October 24, 2016

Open Access Week: How Am I Doing, Altmetrics?

This is one in a series of posts in celebration of Open Access week (on Twitter: #oaweek, #open access, #OpenScience). To kick things off, we will go through an informal evaluation of Altmetrics and other indicators of research paper usership.

In this post, I will discuss some quick investigations I did using the Altmetric metric system (known visually as the number within the multicolored donut). Altmetrics go beyond academic metrics based solely on academic journal prestige or number of formal citations in academic papers (e.g. h-index). In this post, I will discuss how these metrics might be used to help better understand the full impact on one's work.

The Altmetric donut and its diversity of input sources. The Altmetric score is based on how many interactions your content received from each source medium.

The first exercise I did was to acquire Altmetric donuts for journal articles and preprints for which I did not have such data. This includes venues such as arXivStem Cells and Development, and Principles of Cloning II, which do not feature Altmetric donuts on their pages. Interestingly, the bioRxiv preprint server does, in addition to tracking .pdf download and abstract view counts.

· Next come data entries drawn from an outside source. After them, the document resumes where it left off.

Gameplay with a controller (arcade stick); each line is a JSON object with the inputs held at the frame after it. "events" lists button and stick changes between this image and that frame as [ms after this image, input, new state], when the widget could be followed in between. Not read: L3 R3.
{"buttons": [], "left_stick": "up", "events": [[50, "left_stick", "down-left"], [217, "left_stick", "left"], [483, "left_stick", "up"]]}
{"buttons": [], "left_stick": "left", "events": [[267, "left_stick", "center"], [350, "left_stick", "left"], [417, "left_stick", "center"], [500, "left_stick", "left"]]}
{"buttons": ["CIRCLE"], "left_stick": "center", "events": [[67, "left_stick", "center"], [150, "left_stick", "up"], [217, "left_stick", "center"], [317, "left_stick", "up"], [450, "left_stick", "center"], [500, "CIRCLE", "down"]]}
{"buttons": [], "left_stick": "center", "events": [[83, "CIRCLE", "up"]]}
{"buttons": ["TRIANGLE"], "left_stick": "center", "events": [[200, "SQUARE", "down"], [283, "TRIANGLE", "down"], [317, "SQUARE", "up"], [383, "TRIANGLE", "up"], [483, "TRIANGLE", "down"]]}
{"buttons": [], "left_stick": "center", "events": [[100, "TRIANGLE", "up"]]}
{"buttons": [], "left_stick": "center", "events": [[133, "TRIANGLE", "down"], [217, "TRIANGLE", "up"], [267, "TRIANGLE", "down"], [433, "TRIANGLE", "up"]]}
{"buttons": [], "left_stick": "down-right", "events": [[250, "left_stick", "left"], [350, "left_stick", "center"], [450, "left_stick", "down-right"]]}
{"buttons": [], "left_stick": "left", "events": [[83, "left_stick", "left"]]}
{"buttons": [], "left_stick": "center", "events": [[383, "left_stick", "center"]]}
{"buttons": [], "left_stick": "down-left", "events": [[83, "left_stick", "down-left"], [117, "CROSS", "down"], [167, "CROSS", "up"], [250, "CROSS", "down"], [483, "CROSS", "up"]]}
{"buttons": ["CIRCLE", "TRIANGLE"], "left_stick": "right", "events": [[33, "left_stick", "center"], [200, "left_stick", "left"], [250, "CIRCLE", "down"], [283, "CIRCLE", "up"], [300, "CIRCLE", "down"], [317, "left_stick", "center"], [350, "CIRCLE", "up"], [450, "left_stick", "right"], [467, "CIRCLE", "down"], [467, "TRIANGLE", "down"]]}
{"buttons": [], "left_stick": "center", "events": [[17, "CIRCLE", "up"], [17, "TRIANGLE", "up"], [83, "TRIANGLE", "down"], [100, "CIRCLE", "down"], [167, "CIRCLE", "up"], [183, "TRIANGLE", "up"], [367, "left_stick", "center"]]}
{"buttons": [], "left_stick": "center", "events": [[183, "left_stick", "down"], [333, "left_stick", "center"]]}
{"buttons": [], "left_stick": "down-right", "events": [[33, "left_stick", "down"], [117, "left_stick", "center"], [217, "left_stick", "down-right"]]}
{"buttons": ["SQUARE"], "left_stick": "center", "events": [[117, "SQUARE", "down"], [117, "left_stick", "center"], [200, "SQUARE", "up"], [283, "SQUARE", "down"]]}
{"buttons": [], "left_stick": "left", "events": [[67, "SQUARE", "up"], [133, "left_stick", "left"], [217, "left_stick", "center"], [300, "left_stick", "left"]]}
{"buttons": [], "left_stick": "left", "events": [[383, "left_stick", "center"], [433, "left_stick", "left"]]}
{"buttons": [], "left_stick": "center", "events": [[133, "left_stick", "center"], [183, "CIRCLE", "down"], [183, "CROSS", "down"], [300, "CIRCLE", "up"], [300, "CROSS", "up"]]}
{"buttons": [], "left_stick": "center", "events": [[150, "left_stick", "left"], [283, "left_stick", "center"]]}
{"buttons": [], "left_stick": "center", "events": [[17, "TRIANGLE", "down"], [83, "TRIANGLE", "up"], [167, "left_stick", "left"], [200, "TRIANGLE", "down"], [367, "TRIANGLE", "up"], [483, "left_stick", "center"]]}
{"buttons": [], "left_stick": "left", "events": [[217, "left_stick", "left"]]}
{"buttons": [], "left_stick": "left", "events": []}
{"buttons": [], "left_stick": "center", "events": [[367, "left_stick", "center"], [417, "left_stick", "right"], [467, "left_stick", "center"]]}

Example of an Altmetric donut in context (top) and readership stats (bottom) from a recent Biology paper for which I am an author. 

Retrieving a donut and data summary from the Altmetric database is easy. You embed a few line of code (see inset below) into an HTML document, and the donut and score appear where desired. While the donut is most useful for augmenting a publication list, in this case I simply created a test document for collating data from across many papers.

// Formal journal article citation
Alicea, B., Murthy, S., Keaton, S.A., Cobbett, P., Cibelli, J.B., and Suhr, S.T.  Defining phenotypic respecification diversity using multiple cell lines and reprogramming regimens. Stem Cells and Development, 22(19), 2641-2654 (2013).
// Code for donut and database call; possible data subclasses include:
// data-arxiv-id
// data-handle
// data-doi

In context, the donut can provide useful information about how a given paper is diffusing through the academic internet. In the case of the Stem Cells and Development paper (see code), the paper has an Altmetric score of 9. While the Journal website does not have Altmetric or download data, it does provide a doi identifier and select forward citations.

Examples of the Altmetric database entry (top) and the Journal website (bottom) for the Stem Cells and Development paper.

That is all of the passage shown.